Segment Open

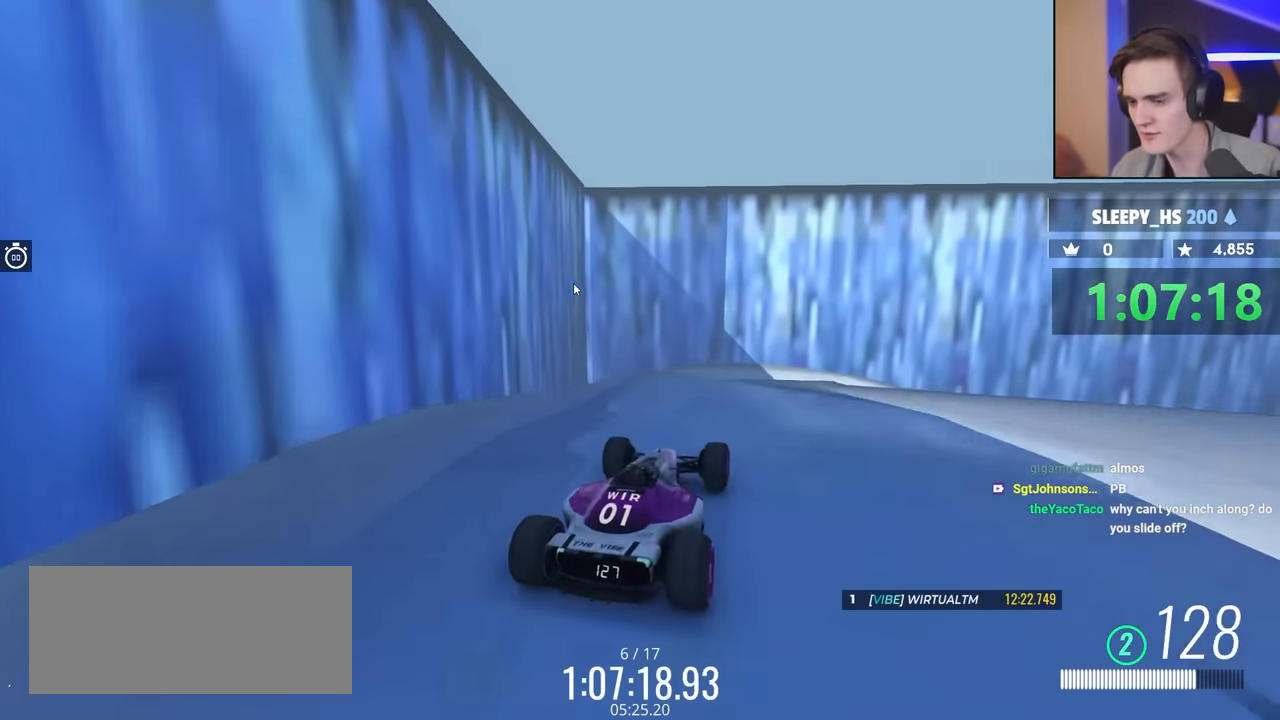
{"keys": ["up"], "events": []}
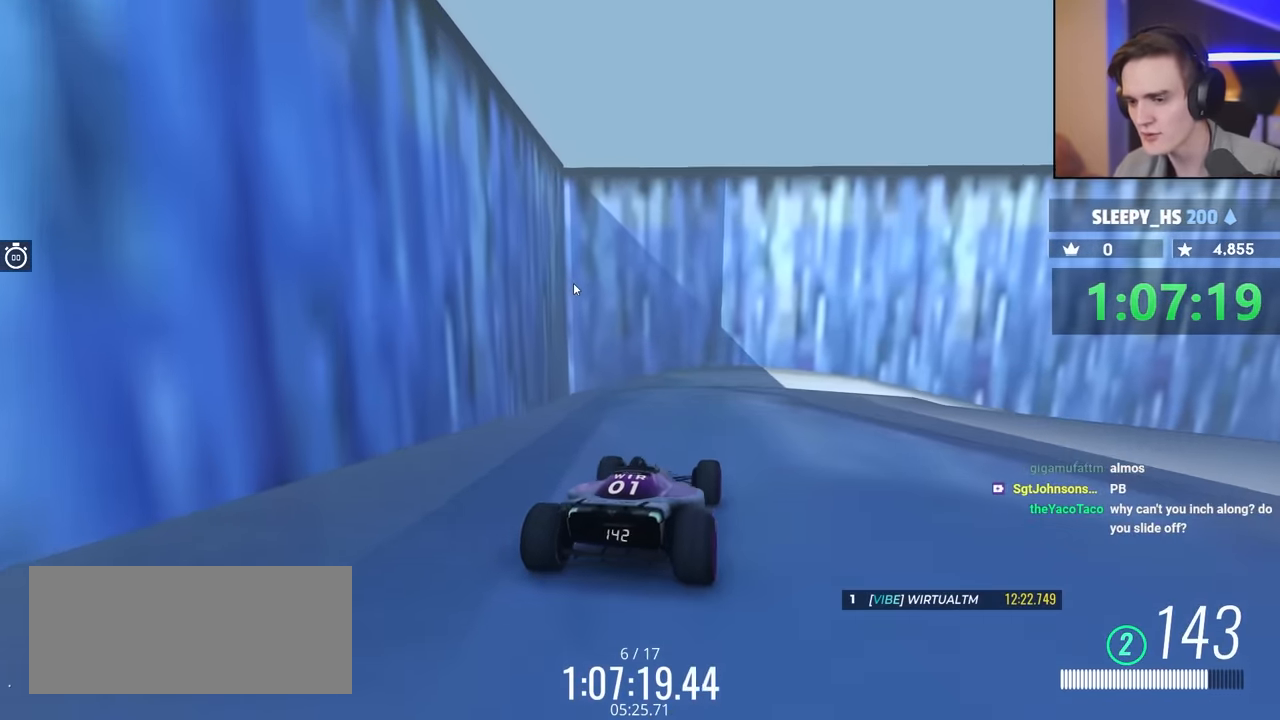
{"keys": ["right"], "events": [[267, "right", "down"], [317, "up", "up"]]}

Segment Closed
Segment Open

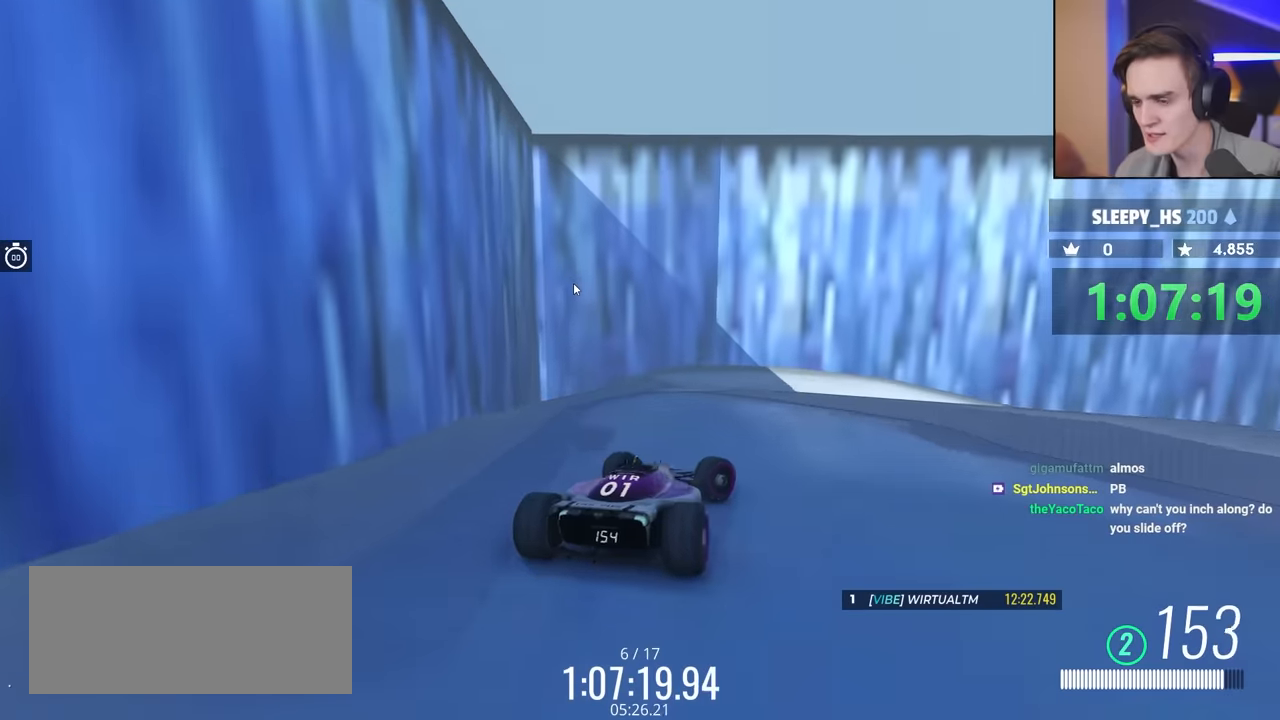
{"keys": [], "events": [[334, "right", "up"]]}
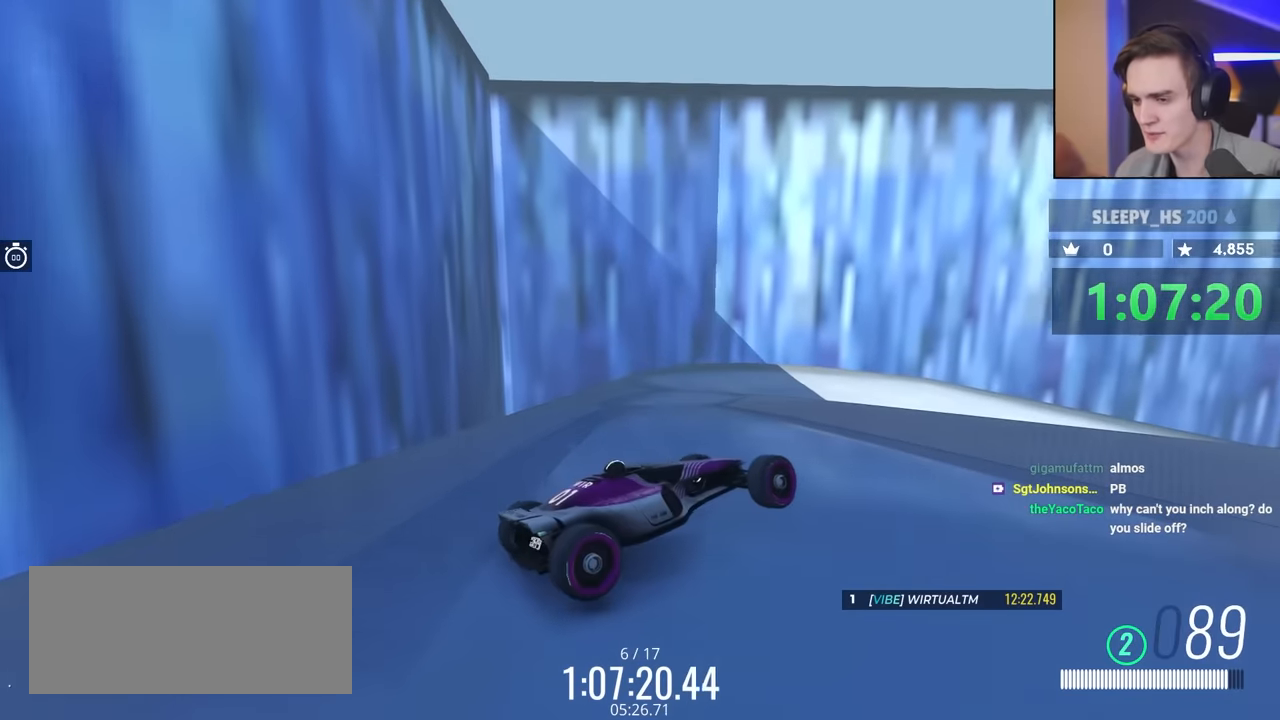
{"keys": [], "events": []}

Segment Closed
Segment Open

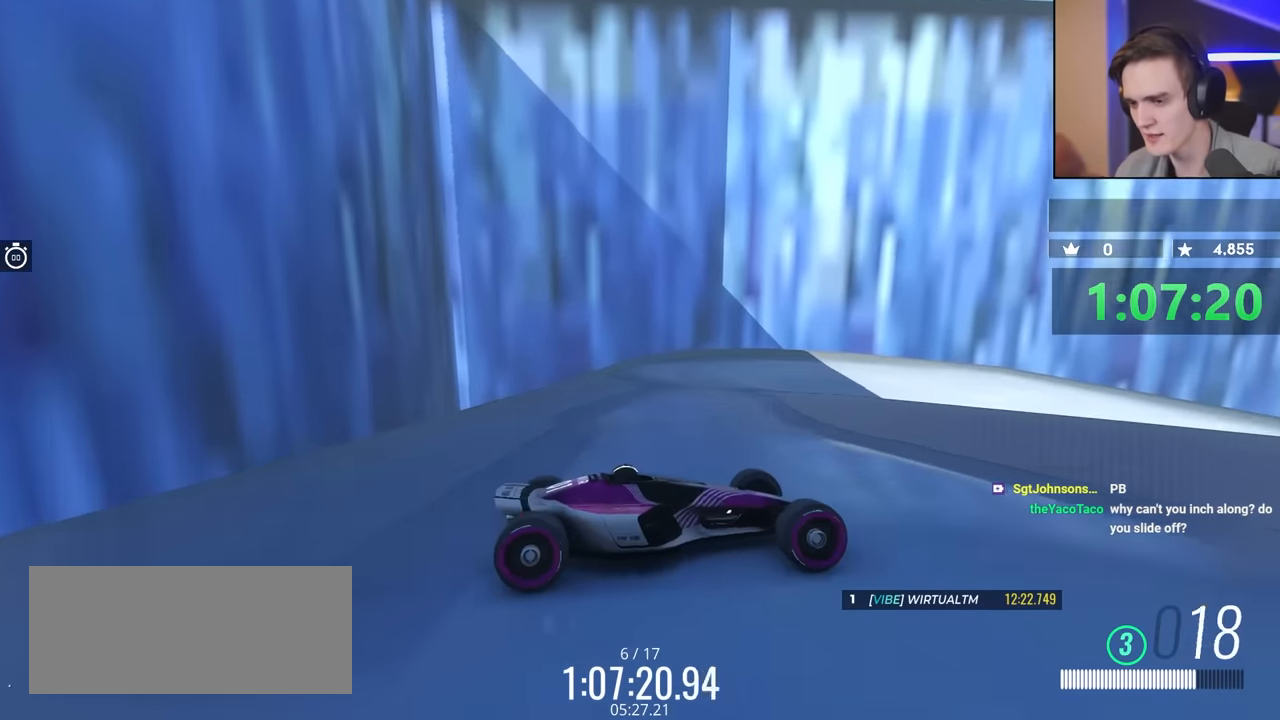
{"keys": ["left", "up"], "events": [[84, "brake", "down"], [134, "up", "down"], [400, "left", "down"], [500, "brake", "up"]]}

Segment Closed

TASK GOAL: Search the records for the string "right" and, wherever a line contains it, please copy that line.

EXERCISE ANSWER:
{"keys": ["right"], "events": [[267, "right", "down"], [317, "up", "up"]]}
{"keys": [], "events": [[334, "right", "up"]]}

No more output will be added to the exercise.